→ **Task**
Only some lines are wanted. Transcribe, exactly, the lines below from the line with "right knee: (448, 366)" up to and including the line with "left shoulder: (759, 362)".

→ **Source data**
§

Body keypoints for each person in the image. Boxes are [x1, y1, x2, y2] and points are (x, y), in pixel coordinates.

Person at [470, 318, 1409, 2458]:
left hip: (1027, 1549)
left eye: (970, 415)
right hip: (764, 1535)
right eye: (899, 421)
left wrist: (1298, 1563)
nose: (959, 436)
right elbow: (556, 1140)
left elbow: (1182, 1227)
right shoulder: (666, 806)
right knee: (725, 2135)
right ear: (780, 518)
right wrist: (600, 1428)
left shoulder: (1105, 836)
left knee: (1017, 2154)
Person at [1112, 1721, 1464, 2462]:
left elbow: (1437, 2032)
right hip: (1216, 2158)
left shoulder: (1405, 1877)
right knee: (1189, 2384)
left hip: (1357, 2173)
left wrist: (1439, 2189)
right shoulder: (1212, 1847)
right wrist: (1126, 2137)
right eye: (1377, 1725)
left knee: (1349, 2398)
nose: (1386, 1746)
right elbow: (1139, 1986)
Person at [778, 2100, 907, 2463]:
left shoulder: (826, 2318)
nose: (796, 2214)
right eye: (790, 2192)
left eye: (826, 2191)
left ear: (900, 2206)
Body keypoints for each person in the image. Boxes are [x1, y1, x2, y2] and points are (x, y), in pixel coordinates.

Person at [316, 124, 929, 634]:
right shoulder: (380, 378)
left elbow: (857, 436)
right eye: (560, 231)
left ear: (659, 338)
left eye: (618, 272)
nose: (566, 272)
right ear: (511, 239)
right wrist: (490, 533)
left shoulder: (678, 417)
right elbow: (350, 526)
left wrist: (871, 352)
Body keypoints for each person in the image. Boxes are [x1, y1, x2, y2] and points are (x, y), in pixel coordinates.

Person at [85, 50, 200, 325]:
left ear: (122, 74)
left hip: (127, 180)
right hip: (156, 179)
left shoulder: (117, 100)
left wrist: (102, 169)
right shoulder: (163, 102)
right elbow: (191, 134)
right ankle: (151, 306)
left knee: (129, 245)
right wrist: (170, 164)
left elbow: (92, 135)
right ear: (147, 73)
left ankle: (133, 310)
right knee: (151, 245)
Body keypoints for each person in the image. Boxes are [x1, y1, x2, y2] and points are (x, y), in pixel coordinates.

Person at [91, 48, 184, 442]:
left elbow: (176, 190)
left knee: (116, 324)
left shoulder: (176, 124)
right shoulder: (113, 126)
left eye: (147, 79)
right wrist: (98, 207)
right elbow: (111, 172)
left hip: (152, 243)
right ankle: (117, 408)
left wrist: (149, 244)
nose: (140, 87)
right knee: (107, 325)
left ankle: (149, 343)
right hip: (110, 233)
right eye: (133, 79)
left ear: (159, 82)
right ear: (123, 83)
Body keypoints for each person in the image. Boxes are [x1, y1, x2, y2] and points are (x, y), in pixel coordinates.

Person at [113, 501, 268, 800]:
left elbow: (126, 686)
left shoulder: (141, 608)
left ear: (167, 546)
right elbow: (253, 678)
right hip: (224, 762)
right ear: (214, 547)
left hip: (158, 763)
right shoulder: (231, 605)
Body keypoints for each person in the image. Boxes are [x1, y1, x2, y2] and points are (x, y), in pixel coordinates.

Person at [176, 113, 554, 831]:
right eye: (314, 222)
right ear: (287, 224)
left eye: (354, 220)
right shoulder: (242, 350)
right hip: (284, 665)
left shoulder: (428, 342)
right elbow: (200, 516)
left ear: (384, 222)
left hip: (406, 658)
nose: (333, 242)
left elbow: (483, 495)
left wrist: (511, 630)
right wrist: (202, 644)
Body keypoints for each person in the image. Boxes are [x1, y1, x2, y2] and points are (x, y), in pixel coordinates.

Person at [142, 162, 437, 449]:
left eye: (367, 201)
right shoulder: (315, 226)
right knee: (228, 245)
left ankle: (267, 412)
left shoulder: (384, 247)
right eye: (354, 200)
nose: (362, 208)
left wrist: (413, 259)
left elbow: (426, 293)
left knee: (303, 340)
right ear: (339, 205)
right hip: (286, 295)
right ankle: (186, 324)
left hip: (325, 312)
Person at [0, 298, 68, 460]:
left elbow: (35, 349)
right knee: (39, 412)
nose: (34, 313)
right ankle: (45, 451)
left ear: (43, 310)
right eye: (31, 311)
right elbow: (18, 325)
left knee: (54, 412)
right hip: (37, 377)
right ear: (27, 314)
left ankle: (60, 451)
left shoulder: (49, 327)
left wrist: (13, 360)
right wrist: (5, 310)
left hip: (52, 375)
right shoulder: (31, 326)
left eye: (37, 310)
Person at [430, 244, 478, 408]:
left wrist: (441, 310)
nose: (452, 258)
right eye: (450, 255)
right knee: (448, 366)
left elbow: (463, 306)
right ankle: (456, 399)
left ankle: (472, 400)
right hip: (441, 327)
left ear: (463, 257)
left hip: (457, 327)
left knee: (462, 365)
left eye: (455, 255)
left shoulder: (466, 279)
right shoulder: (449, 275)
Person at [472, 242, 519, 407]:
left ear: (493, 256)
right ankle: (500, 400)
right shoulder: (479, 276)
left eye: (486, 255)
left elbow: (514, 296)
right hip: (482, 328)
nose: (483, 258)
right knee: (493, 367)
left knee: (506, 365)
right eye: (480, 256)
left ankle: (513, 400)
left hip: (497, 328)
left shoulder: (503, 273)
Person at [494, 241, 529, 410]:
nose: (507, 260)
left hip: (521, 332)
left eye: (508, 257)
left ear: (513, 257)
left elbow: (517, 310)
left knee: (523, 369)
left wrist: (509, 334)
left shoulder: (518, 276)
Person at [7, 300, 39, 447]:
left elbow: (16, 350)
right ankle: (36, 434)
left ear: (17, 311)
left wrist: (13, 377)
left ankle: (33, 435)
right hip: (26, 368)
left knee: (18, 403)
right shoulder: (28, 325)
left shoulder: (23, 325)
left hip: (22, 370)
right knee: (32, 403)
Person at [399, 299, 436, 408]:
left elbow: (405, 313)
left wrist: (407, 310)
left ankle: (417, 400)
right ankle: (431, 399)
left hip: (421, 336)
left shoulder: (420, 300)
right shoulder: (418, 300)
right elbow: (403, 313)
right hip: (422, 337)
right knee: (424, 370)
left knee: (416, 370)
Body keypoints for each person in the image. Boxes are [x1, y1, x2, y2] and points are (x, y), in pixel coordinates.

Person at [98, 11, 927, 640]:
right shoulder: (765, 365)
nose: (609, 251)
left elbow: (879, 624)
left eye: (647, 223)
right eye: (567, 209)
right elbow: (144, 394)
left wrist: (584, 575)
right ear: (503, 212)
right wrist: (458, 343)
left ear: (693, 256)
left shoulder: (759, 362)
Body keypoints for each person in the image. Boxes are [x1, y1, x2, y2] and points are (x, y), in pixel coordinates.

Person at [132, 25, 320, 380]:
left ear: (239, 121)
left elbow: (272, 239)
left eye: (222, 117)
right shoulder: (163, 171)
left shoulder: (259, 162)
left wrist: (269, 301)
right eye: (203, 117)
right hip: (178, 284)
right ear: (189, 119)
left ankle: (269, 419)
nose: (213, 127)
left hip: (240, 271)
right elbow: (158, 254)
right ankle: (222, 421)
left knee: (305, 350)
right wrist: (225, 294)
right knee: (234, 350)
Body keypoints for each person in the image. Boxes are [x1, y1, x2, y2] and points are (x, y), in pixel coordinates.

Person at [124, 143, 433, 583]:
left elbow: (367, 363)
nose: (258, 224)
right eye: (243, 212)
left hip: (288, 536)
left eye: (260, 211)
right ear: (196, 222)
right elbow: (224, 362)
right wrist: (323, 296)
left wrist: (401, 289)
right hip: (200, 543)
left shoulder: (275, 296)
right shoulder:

§

→ **Expected answer**
right knee: (448, 366)
left elbow: (463, 306)
right ankle: (456, 399)
left ankle: (472, 400)
right hip: (441, 327)
left ear: (463, 257)
left hip: (457, 327)
left knee: (462, 365)
left eye: (455, 255)
left shoulder: (466, 279)
right shoulder: (449, 275)
Person at [472, 242, 519, 407]:
left ear: (493, 256)
right ankle: (500, 400)
right shoulder: (479, 276)
left eye: (486, 255)
left elbow: (514, 296)
right hip: (482, 328)
nose: (483, 258)
right knee: (493, 367)
left knee: (506, 365)
right eye: (480, 256)
left ankle: (513, 400)
left hip: (497, 328)
left shoulder: (503, 273)
Person at [494, 241, 529, 410]:
nose: (507, 260)
left hip: (521, 332)
left eye: (508, 257)
left ear: (513, 257)
left elbow: (517, 310)
left knee: (523, 369)
left wrist: (509, 334)
left shoulder: (518, 276)
Person at [7, 300, 39, 447]:
left elbow: (16, 350)
right ankle: (36, 434)
left ear: (17, 311)
left wrist: (13, 377)
left ankle: (33, 435)
right hip: (26, 368)
left knee: (18, 403)
right shoulder: (28, 325)
left shoulder: (23, 325)
left hip: (22, 370)
right knee: (32, 403)
Person at [399, 299, 436, 408]:
left elbow: (405, 313)
left wrist: (407, 310)
left ankle: (417, 400)
right ankle: (431, 399)
left hip: (421, 336)
left shoulder: (420, 300)
right shoulder: (418, 300)
right elbow: (403, 313)
right hip: (422, 337)
right knee: (424, 370)
left knee: (416, 370)
Body keypoints for each person in the image. Boxes are [x1, y1, x2, y2] and points are (x, y), in pixel coordinates.

Person at [98, 11, 927, 640]:
right shoulder: (765, 365)
nose: (609, 251)
left elbow: (879, 624)
left eye: (647, 223)
right eye: (567, 209)
right elbow: (144, 394)
left wrist: (584, 575)
right ear: (503, 212)
right wrist: (458, 343)
left ear: (693, 256)
left shoulder: (759, 362)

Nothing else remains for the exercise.